The agency's current staff of 2,208 full-time equivalents would be preserved as the administration calls for few major changes to OSHA programs, with the exception of the elimination of the agency's $10.2 million training grant program.

For years the Bush administration has been asking Congress to reduce funding of the training grant program, but each time the Senate has restored all the proposed cuts to the popular program. This is the first year the administration has sought to abolish training grants altogether.

At the press briefing a reporter asked Acting Assistant Secretary of Labor for OSHA Jonathan Snare if he had any reason to believe the Republican-controlled Congress would break with tradition and honor the president's request this year to do away with OSHA training grants.

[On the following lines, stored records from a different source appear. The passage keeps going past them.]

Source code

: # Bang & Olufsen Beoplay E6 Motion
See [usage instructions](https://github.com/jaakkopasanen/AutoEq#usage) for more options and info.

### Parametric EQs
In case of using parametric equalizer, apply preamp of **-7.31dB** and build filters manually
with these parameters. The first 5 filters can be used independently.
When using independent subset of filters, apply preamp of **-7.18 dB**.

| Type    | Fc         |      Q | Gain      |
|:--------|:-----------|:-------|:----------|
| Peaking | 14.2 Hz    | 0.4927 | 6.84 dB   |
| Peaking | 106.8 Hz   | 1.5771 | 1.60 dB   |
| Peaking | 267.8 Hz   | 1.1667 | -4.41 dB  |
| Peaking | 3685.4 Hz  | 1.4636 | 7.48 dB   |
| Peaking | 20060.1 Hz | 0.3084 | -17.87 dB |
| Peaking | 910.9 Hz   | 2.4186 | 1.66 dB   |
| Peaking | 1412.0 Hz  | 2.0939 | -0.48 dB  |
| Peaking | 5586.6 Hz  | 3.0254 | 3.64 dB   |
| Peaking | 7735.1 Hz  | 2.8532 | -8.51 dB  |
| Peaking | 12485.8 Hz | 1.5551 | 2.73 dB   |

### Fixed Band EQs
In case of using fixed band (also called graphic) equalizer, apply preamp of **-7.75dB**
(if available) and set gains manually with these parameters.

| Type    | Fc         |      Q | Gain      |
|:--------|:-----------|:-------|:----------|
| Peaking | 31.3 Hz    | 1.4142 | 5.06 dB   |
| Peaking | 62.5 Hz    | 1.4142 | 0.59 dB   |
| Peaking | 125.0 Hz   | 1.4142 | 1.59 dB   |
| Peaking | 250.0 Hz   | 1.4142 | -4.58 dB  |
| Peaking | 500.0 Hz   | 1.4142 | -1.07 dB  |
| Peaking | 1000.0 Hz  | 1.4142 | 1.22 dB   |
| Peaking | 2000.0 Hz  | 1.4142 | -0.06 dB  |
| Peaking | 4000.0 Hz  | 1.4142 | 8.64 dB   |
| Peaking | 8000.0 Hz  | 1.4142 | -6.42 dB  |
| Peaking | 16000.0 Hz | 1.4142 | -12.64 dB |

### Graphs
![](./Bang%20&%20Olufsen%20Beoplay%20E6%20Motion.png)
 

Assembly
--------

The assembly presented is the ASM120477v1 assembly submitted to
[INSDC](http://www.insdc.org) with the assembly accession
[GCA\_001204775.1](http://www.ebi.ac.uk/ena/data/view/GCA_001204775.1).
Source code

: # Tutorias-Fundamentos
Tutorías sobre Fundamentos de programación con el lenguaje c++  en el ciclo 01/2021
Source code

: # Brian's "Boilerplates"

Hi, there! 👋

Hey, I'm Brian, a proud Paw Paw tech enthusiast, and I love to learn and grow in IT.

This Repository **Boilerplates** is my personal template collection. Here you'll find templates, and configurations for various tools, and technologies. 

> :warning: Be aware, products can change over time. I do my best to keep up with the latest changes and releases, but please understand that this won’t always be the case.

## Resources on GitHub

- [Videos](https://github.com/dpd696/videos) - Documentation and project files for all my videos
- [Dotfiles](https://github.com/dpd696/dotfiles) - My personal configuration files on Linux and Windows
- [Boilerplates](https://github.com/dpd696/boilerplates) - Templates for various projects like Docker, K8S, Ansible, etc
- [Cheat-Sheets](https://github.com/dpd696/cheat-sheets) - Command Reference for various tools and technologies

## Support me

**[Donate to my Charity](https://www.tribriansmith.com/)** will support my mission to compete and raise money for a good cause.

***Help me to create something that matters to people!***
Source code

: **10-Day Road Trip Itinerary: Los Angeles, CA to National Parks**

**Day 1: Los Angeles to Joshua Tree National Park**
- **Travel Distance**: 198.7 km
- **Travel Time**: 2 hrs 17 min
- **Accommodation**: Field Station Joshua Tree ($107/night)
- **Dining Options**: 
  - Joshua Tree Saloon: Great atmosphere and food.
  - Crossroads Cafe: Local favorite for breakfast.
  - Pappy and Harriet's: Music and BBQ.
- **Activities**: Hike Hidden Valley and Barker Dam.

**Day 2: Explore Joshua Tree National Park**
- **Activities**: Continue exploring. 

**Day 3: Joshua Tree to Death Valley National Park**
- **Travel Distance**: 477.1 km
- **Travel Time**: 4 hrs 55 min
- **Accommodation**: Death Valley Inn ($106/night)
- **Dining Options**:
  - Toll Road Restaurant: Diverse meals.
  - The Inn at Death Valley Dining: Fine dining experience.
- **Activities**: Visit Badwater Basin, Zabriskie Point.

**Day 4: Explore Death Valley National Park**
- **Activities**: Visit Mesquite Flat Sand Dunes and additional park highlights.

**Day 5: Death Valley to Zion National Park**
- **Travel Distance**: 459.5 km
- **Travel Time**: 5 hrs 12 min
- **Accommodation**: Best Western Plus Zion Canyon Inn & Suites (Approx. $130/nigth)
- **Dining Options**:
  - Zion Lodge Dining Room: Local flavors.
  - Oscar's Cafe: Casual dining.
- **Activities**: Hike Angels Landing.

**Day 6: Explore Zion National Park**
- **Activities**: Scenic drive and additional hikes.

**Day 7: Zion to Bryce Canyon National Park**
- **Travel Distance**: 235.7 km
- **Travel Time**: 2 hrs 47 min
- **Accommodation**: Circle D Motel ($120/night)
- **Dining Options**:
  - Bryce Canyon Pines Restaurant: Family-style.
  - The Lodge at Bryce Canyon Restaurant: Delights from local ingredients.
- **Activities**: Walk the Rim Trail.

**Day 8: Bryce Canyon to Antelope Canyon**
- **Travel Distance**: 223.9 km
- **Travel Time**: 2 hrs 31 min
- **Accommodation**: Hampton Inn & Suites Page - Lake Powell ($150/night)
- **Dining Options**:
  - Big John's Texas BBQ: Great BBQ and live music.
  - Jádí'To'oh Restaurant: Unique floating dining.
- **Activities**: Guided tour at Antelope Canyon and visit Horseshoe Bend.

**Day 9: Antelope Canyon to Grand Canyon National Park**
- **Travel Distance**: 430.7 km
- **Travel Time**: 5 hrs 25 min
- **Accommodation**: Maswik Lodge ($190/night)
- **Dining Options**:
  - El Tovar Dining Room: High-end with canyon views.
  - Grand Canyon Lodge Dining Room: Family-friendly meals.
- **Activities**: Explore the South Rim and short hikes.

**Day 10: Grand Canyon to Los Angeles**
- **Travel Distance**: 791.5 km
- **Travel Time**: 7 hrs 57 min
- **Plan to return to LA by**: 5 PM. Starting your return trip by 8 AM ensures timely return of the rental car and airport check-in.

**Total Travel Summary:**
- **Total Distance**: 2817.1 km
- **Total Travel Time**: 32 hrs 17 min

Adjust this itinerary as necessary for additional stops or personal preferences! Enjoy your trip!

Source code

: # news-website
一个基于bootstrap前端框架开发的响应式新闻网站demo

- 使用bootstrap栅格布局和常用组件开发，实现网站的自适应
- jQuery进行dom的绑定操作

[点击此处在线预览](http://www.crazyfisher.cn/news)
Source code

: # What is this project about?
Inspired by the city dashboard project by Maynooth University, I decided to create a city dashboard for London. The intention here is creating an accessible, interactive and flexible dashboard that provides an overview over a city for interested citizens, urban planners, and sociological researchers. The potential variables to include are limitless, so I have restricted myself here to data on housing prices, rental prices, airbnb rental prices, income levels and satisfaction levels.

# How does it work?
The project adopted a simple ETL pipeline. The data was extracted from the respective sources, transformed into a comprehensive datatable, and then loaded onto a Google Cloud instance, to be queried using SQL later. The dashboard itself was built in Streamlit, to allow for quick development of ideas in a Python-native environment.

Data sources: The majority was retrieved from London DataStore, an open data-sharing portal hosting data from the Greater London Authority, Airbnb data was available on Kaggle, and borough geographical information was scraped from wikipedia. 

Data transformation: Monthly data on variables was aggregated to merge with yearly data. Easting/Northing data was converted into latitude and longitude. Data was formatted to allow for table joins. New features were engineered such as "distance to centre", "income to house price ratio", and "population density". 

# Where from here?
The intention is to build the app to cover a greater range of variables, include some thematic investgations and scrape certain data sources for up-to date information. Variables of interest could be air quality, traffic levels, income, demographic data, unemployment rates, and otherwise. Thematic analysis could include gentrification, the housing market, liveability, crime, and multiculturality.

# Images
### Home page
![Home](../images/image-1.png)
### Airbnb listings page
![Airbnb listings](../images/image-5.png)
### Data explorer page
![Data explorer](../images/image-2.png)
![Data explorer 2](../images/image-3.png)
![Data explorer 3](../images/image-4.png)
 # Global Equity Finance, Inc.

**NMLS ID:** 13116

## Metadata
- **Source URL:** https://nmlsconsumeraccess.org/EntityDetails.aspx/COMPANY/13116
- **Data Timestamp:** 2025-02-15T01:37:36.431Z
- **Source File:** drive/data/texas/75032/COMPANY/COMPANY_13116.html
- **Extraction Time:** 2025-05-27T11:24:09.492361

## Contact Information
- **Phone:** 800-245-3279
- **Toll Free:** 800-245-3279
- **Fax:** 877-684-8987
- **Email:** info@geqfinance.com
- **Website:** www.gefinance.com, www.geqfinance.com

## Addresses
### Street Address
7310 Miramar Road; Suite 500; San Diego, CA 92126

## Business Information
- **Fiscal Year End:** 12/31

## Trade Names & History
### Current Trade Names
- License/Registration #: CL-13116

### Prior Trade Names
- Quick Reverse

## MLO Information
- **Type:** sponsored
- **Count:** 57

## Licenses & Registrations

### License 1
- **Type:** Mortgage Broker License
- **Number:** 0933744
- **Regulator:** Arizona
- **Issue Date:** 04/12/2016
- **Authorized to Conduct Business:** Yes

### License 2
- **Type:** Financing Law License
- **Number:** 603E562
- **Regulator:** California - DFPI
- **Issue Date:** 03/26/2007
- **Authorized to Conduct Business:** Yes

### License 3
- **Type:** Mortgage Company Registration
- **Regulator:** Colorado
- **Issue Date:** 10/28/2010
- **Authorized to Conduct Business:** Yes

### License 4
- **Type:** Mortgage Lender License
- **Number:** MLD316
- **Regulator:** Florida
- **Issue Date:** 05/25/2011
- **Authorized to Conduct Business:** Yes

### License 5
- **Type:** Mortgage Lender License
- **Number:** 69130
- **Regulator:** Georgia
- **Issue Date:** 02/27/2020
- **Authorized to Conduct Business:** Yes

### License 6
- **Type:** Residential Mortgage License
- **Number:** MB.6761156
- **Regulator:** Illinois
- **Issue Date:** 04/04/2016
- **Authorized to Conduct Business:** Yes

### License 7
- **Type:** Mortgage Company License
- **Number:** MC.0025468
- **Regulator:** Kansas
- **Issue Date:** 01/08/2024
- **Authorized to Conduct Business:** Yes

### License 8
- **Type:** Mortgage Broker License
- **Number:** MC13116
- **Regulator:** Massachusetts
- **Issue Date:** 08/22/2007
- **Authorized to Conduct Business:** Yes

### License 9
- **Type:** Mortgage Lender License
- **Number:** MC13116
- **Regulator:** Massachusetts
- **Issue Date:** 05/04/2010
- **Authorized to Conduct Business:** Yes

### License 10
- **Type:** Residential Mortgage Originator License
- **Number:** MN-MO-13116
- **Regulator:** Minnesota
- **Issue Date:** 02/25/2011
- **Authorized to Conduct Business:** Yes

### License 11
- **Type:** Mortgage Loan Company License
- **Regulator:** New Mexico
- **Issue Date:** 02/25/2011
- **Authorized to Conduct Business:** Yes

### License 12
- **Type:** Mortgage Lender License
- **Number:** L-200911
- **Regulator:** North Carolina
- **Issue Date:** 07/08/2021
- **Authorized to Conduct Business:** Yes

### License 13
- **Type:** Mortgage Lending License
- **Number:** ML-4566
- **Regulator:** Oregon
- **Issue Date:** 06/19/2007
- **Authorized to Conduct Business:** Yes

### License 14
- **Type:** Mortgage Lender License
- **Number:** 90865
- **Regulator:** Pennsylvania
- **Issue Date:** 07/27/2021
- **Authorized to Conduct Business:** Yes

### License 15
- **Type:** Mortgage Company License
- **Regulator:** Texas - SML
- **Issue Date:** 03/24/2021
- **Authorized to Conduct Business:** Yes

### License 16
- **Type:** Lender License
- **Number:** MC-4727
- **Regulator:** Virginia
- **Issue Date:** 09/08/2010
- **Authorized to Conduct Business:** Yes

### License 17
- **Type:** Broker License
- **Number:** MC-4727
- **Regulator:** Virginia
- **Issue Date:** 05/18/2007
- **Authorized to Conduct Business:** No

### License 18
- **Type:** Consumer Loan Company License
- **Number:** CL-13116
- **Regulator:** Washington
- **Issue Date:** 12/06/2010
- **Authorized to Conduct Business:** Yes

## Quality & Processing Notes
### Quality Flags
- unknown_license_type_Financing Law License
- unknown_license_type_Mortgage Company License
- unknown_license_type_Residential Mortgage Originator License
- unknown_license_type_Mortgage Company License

"It's difficult to predict what Congress will ultimately do," Snare replied. "We made our judgment based on what we thought was the best way to conduct this type training and reach that type of audience." In response to several other questions on this point, Snare maintained that OSHA has a variety of outreach and compliance assistance programs that offer training to employers and employees.

The $10 million saved by eliminating training grants made it possible for the administration to avoid cutting OSHA staff even though the agency's total budget increased by an amount insufficient to keep up with inflation.

The proposed budget calls for new spending in two areas: $1 million to expand compliance assistance programs of states operating their own OSHA programs and another $1 million to enhance OSHA's data collection and analysis capabilities.

In explaining why OSHA wants to spend more money on data collection, Snare said currently by the time the agency obtains injury, illness and fatality data from the Bureau of Labor Statistics the information is more than 1 year old. OSHA will use the money spent on data collection to shorten this "lag time."

Snare said the sooner OSHA obtains this information, the sooner it can judge how well OSHA's various enforcement, compliance assistance and cooperative programs are reducing injuries and deaths.